Stratified random sampling is a type of probability sampling technique [see our article Probability sampling if you do not know what probability sampling is]. Unlike the simple random sample and the systematic random sample, sometimes we are interested in particular strata (meaning groups) within the population (e.g., males vs. females; houses vs. apartments, etc.) [see our article, Sampling: The basics, if you are unsure about the terms unit, sample, strata and population]. With the stratified random sample, there is an equal chance (probability) of selecting each unit from within a particular stratum (group) of the population when creating the sample. This article explains (a) what stratified random sampling is, (b) how to create a stratified random sample, and (c) the advantages and disadvantages (limitations) of stratified random sampling.
Imagine that a researcher wants to understand more about the career goals of students at the University of Bath. Let's say that the university has roughly 10,000 students. These 10,000 students are our population (N). In order to select a sample (n) of students from this population of 10,000 students, we could choose to use a simple random sample or a systematic random sample. However, sometimes we are interested in particular strata (groups) within the population. Therefore, the stratified random sample involves dividing the population into two or more strata (groups). These strata are expressed as H.
For example, imagine we were interested in comparing the differences in career goals between male and female students at the University of Bath. If this was the case, we would want to ensure that the sample we selected had a proportional number of male and female students. This is known as proportionate stratification (as opposed to disproportionate stratification, where the sample size of each of the stratum is not proportionate to the population size of the same stratum). With stratified random sampling, there would an equal chance (probability) that each female or male student could be selected for inclusion in each stratum of our sample. However, in line with proportionate stratification, the total number of male and female students included in our sampling frame would only be equal if 5,000 students from the university were male and the other 5,000 students were female. Since this is unlikely to be the case, the number of units that should be selected for each stratum (i.e., the number of male and female students selected) will vary. We explain how this is achieved in the next section: Creating a stratified random sample.

**Your goal**
In the stratified sampling passage, copy the part that opens with the words containing "Imagine that a" and closes with "expressed as H.", substituting "undergraduates" for "students". Use only the stratified sampling passage for what comes next.

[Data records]

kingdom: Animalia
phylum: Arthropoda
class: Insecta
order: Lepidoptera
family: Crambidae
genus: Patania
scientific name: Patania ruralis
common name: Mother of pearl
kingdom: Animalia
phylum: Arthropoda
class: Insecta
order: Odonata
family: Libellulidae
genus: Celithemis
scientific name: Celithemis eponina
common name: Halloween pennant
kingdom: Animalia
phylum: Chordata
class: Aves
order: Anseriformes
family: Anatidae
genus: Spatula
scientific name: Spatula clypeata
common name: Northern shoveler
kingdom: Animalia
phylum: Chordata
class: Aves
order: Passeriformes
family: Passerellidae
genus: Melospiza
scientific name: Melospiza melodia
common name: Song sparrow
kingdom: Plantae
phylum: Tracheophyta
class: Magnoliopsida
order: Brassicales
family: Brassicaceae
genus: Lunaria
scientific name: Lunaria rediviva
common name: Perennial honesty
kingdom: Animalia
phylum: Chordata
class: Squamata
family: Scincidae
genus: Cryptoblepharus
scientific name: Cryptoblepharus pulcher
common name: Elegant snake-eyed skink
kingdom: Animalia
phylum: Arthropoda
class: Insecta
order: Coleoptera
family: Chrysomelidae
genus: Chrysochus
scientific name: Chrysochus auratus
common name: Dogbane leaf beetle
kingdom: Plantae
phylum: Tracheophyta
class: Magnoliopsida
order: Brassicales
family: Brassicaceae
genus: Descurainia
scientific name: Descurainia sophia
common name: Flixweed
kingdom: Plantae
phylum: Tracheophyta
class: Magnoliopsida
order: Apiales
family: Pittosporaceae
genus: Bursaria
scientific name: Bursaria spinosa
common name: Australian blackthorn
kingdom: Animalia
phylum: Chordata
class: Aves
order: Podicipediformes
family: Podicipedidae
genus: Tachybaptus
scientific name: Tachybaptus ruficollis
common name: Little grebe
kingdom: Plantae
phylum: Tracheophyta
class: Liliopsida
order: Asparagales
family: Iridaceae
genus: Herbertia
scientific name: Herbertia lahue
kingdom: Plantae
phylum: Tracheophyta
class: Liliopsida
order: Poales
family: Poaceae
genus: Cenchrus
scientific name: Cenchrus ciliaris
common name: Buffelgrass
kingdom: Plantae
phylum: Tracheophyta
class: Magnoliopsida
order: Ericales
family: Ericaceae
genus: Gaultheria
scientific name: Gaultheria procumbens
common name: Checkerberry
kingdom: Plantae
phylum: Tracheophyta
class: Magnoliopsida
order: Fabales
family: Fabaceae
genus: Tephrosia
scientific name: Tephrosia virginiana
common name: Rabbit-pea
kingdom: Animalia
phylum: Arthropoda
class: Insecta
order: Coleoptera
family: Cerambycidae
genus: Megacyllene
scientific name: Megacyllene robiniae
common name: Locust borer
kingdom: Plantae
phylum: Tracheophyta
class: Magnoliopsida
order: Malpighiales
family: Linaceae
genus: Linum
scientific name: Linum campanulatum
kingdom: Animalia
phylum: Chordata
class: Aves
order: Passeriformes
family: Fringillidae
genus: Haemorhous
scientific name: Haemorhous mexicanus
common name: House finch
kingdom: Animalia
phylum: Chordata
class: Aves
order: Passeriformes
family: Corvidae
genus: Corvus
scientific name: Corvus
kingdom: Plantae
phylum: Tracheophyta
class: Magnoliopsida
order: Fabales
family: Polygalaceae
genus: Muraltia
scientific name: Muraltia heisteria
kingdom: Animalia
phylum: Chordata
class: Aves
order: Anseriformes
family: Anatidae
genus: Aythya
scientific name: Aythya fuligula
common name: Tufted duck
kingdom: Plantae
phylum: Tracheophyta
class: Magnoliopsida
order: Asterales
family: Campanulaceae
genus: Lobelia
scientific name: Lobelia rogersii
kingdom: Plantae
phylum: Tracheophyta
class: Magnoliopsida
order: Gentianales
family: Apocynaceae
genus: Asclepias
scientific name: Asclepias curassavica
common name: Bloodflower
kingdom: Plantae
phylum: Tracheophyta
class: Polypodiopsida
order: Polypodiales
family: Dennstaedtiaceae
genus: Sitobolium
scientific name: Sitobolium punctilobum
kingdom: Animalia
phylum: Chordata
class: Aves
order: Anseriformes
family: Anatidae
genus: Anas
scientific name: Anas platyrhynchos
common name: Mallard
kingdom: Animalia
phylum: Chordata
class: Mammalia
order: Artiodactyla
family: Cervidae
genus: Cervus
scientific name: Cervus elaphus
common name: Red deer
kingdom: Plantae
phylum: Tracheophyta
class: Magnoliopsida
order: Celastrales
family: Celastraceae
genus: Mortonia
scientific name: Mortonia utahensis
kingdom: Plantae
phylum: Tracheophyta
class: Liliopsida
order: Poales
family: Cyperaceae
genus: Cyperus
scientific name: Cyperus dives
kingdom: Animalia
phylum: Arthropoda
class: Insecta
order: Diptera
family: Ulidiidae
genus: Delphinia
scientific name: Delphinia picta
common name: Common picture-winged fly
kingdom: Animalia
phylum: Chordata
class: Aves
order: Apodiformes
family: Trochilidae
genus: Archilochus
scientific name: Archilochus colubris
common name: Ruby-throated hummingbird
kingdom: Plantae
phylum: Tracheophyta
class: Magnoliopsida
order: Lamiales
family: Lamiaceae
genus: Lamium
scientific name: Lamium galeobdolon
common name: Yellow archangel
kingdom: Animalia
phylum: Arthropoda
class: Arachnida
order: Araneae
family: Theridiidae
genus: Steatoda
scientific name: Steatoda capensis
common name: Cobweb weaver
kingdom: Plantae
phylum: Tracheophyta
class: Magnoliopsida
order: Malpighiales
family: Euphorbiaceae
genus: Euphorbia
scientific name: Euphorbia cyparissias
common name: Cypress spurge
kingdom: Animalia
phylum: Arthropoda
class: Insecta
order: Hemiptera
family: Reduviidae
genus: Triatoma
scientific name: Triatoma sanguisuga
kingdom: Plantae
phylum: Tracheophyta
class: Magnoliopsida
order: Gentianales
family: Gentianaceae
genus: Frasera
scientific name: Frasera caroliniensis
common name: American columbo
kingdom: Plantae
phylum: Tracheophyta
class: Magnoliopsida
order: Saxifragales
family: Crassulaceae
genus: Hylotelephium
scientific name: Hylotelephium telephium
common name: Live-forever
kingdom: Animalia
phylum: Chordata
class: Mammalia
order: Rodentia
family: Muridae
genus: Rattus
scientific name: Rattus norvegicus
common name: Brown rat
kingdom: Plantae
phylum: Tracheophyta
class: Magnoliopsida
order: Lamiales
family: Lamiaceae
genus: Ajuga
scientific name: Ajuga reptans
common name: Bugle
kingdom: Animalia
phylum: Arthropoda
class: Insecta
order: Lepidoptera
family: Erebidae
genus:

**Answer to this task**
Imagine that a researcher wants to understand more about the career goals of undergraduates at the University of Bath. Let's say that the university has roughly 10,000 undergraduates. These 10,000 undergraduates are our population (N). In order to select a sample (n) of undergraduates from this population of 10,000 undergraduates, we could choose to use a simple random sample or a systematic random sample. However, sometimes we are interested in particular strata (groups) within the population. Therefore, the stratified random sample involves dividing the population into two or more strata (groups). These strata are expressed as H.